Only a few demonstrators carried the green flags of the Islamic movement. One Abna El-Balad activist told us that the Islamic movement does not make a special effort to bring people to the Land Day demo.

The atmosphere in short was hot but peaceful (Israeli police cleverly kept out of sight this time). Thousands of our Arabic leaflets and the CWI statement were quickly snapped up, indicating the thirst for socialist ideas.


Netanyahu’s Weapon Of Mass Destruction

Workers respond with general strike call

THE ISRAELI government is using the US-led war on Iraq and the fear of Scud missile attacks on Israel as a cover to launch its own weapon of mass destruction – a 11.4 billion Shekel (£1.5 billion) budget cut, the second for 2003.

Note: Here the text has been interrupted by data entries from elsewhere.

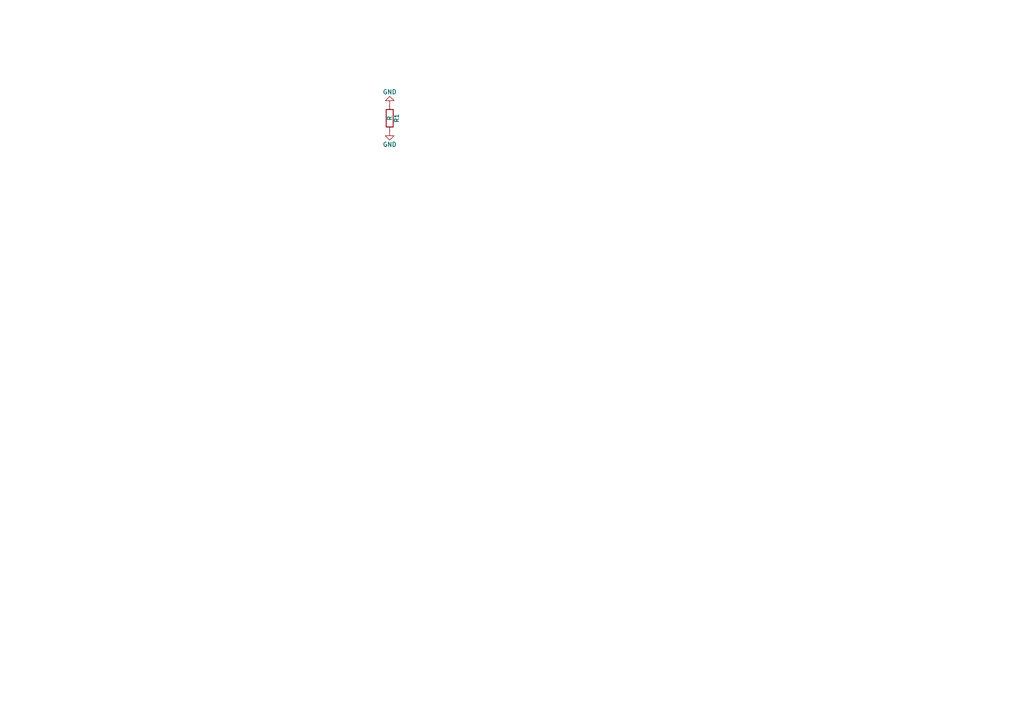
<source format=kicad_sch>
(kicad_sch (version 20230121) (generator eeschema)

  (uuid 93451214-a38f-4609-b48c-9824c0650ce3)

  (paper "A4")

  


  (symbol (lib_id "Device:R") (at 113.03 34.29 0) (unit 1)
    (in_bom yes) (on_board yes) (dnp no)
    (uuid 00000000-0000-0000-0000-00005b105a08)
    (property "Reference" "R1" (at 115.062 34.29 90)
      (effects (font (size 1.27 1.27)))
    )
    (property "Value" "R" (at 113.03 34.29 90)
      (effects (font (size 1.27 1.27)))
    )
    (property "Footprint" "donutbrary:budget96_bottom_plate" (at 111.252 34.29 90)
      (effects (font (size 1.27 1.27)) hide)
    )
    (property "Datasheet" "" (at 113.03 34.29 0)
      (effects (font (size 1.27 1.27)) hide)
    )
    (pin "1" (uuid cd7e55b9-7756-4d58-bbf6-846d397e8d7a))
    (pin "2" (uuid f8643030-4475-4f5d-82fc-8df9c914feee))
    (instances
      (project "bottom_plate"
        (path "/93451214-a38f-4609-b48c-9824c0650ce3"
          (reference "R1") (unit 1)
        )
      )
    )
  )

  (symbol (lib_id "power:GND") (at 113.03 30.48 180) (unit 1)
    (in_bom yes) (on_board yes) (dnp no)
    (uuid 00000000-0000-0000-0000-00005b105aa6)
    (property "Reference" "#PWR01" (at 113.03 24.13 0)
      (effects (font (size 1.27 1.27)) hide)
    )
    (property "Value" "GND" (at 113.03 26.67 0)
      (effects (font (size 1.27 1.27)))
    )
    (property "Footprint" "" (at 113.03 30.48 0)
      (effects (font (size 1.27 1.27)) hide)
    )
    (property "Datasheet" "" (at 113.03 30.48 0)
      (effects (font (size 1.27 1.27)) hide)
    )
    (pin "1" (uuid baf8587f-5a46-4e48-b17d-6208d76d7fa5))
    (instances
      (project "bottom_plate"
        (path "/93451214-a38f-4609-b48c-9824c0650ce3"
          (reference "#PWR01") (unit 1)
        )
      )
    )
  )

  (symbol (lib_id "power:GND") (at 113.03 38.1 0) (unit 1)
    (in_bom yes) (on_board yes) (dnp no)
    (uuid 00000000-0000-0000-0000-00005b105abb)
    (property "Reference" "#PWR02" (at 113.03 44.45 0)
      (effects (font (size 1.27 1.27)) hide)
    )
    (property "Value" "GND" (at 113.03 41.91 0)
      (effects (font (size 1.27 1.27)))
    )
    (property "Footprint" "" (at 113.03 38.1 0)
      (effects (font (size 1.27 1.27)) hide)
    )
    (property "Datasheet" "" (at 113.03 38.1 0)
      (effects (font (size 1.27 1.27)) hide)
    )
    (pin "1" (uuid 73e242b0-0b5c-48ea-9d56-706634497c09))
    (instances
      (project "bottom_plate"
        (path "/93451214-a38f-4609-b48c-9824c0650ce3"
          (reference "#PWR02") (unit 1)
        )
      )
    )
  )

  (sheet_instances
    (path "/" (page "1"))
  )
)

</source>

Faced with the worst recession in the country’s history, the ruling class is attempting to make the working class pay for the crisis. Public sector workers face an average 8% wage cut and the workforce will be slashed by 5% this year and by 3% next year.

Media comparisons made between finance minister Benjamin Netanyahu and his long time mentor, Margaret Thatcher, are completely justified by this frontal assault on organised labour, jobs, wages and living standards.

One of the major items is the breakup, through legislation, of long standing collective wage agreements in the public sector and the end of tenure, as well as steps making it easier for managers to sack any workers, including shop stewards.

After negotiations had reached a dead end, even the timid, right-wing leaders of the Histadrut (Israel’s trade union federation) were forced to announce a national labour dispute and subsequently a general strike for 9 April.

Already 100,000 workers, the total workforce in the local authorities, have been on strike since 31 March. 50,000 workers in government ministries and adjoining units started a slowdown on Sunday, and the teachers have held several stoppages (the government plans to sack nearly 7,000 teachers).